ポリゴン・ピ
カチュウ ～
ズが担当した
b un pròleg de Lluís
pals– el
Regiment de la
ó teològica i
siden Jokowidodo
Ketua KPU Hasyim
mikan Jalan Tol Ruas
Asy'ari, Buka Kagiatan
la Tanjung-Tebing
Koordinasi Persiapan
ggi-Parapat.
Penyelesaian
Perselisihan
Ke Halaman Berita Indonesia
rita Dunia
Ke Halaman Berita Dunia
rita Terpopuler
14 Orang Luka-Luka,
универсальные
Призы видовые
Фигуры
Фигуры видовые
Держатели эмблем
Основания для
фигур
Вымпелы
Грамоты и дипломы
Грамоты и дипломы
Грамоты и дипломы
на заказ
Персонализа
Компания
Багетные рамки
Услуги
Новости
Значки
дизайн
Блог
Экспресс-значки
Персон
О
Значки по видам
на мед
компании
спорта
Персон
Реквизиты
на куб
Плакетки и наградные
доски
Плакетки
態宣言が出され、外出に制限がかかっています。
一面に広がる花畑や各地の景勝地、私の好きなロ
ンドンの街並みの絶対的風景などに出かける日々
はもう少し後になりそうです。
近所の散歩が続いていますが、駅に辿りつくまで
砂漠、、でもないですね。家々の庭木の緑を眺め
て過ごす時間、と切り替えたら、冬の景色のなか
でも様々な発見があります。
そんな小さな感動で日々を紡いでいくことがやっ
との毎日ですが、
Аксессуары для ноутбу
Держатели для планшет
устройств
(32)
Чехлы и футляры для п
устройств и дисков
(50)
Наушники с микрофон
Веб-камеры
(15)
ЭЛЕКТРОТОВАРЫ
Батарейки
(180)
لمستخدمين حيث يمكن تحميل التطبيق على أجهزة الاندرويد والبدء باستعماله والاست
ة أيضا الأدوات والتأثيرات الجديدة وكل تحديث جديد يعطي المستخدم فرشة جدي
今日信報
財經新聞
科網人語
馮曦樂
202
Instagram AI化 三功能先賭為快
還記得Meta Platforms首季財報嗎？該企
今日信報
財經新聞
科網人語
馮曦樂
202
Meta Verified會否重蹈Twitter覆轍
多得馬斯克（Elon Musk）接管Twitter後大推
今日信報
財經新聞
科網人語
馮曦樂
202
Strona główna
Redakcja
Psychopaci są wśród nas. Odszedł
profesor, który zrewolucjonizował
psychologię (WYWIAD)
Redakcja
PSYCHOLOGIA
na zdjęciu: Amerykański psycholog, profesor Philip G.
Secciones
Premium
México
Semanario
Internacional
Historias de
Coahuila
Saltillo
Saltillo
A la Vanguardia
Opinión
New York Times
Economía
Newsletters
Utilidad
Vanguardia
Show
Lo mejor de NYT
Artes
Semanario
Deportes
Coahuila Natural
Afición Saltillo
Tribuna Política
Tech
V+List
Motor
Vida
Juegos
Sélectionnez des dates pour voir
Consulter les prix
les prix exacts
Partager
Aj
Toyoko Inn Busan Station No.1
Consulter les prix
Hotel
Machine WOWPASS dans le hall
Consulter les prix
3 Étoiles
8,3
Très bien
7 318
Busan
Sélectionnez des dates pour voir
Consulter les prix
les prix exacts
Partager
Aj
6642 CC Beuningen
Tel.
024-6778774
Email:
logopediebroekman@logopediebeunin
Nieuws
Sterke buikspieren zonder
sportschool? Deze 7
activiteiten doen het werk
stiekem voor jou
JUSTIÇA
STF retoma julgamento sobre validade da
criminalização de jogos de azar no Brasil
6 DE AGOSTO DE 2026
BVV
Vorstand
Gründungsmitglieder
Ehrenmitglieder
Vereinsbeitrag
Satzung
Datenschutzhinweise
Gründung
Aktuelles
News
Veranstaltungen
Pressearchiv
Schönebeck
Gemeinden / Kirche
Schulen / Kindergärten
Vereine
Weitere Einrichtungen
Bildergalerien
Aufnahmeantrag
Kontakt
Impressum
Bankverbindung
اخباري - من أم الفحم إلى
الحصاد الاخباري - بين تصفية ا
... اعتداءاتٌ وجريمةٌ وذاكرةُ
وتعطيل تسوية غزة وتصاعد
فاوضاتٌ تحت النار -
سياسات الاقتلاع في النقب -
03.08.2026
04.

## What you need to do
Please retype the whole listing above, line for line, with no changes.

## Result of this exercise
ポリゴン・ピ
カチュウ ～
ズが担当した
b un pròleg de Lluís
pals– el
Regiment de la
ó teològica i
siden Jokowidodo
Ketua KPU Hasyim
mikan Jalan Tol Ruas
Asy'ari, Buka Kagiatan
la Tanjung-Tebing
Koordinasi Persiapan
ggi-Parapat.
Penyelesaian
Perselisihan
Ke Halaman Berita Indonesia
rita Dunia
Ke Halaman Berita Dunia
rita Terpopuler
14 Orang Luka-Luka,
универсальные
Призы видовые
Фигуры
Фигуры видовые
Держатели эмблем
Основания для
фигур
Вымпелы
Грамоты и дипломы
Грамоты и дипломы
Грамоты и дипломы
на заказ
Персонализа
Компания
Багетные рамки
Услуги
Новости
Значки
дизайн
Блог
Экспресс-значки
Персон
О
Значки по видам
на мед
компании
спорта
Персон
Реквизиты
на куб
Плакетки и наградные
доски
Плакетки
態宣言が出され、外出に制限がかかっています。
一面に広がる花畑や各地の景勝地、私の好きなロ
ンドンの街並みの絶対的風景などに出かける日々
はもう少し後になりそうです。
近所の散歩が続いていますが、駅に辿りつくまで
砂漠、、でもないですね。家々の庭木の緑を眺め
て過ごす時間、と切り替えたら、冬の景色のなか
でも様々な発見があります。
そんな小さな感動で日々を紡いでいくことがやっ
との毎日ですが、
Аксессуары для ноутбу
Держатели для планшет
устройств
(32)
Чехлы и футляры для п
устройств и дисков
(50)
Наушники с микрофон
Веб-камеры
(15)
ЭЛЕКТРОТОВАРЫ
Батарейки
(180)
لمستخدمين حيث يمكن تحميل التطبيق على أجهزة الاندرويد والبدء باستعماله والاست
ة أيضا الأدوات والتأثيرات الجديدة وكل تحديث جديد يعطي المستخدم فرشة جدي
今日信報
財經新聞
科網人語
馮曦樂
202
Instagram AI化 三功能先賭為快
還記得Meta Platforms首季財報嗎？該企
今日信報
財經新聞
科網人語
馮曦樂
202
Meta Verified會否重蹈Twitter覆轍
多得馬斯克（Elon Musk）接管Twitter後大推
今日信報
財經新聞
科網人語
馮曦樂
202
Strona główna
Redakcja
Psychopaci są wśród nas. Odszedł
profesor, który zrewolucjonizował
psychologię (WYWIAD)
Redakcja
PSYCHOLOGIA
na zdjęciu: Amerykański psycholog, profesor Philip G.
Secciones
Premium
México
Semanario
Internacional
Historias de
Coahuila
Saltillo
Saltillo
A la Vanguardia
Opinión
New York Times
Economía
Newsletters
Utilidad
Vanguardia
Show
Lo mejor de NYT
Artes
Semanario
Deportes
Coahuila Natural
Afición Saltillo
Tribuna Política
Tech
V+List
Motor
Vida
Juegos
Sélectionnez des dates pour voir
Consulter les prix
les prix exacts
Partager
Aj
Toyoko Inn Busan Station No.1
Consulter les prix
Hotel
Machine WOWPASS dans le hall
Consulter les prix
3 Étoiles
8,3
Très bien
7 318
Busan
Sélectionnez des dates pour voir
Consulter les prix
les prix exacts
Partager
Aj
6642 CC Beuningen
Tel.
024-6778774
Email:
logopediebroekman@logopediebeunin
Nieuws
Sterke buikspieren zonder
sportschool? Deze 7
activiteiten doen het werk
stiekem voor jou
JUSTIÇA
STF retoma julgamento sobre validade da
criminalização de jogos de azar no Brasil
6 DE AGOSTO DE 2026
BVV
Vorstand
Gründungsmitglieder
Ehrenmitglieder
Vereinsbeitrag
Satzung
Datenschutzhinweise
Gründung
Aktuelles
News
Veranstaltungen
Pressearchiv
Schönebeck
Gemeinden / Kirche
Schulen / Kindergärten
Vereine
Weitere Einrichtungen
Bildergalerien
Aufnahmeantrag
Kontakt
Impressum
Bankverbindung
اخباري - من أم الفحم إلى
الحصاد الاخباري - بين تصفية ا
... اعتداءاتٌ وجريمةٌ وذاكرةُ
وتعطيل تسوية غزة وتصاعد
فاوضاتٌ تحت النار -
سياسات الاقتلاع في النقب -
03.08.2026
04.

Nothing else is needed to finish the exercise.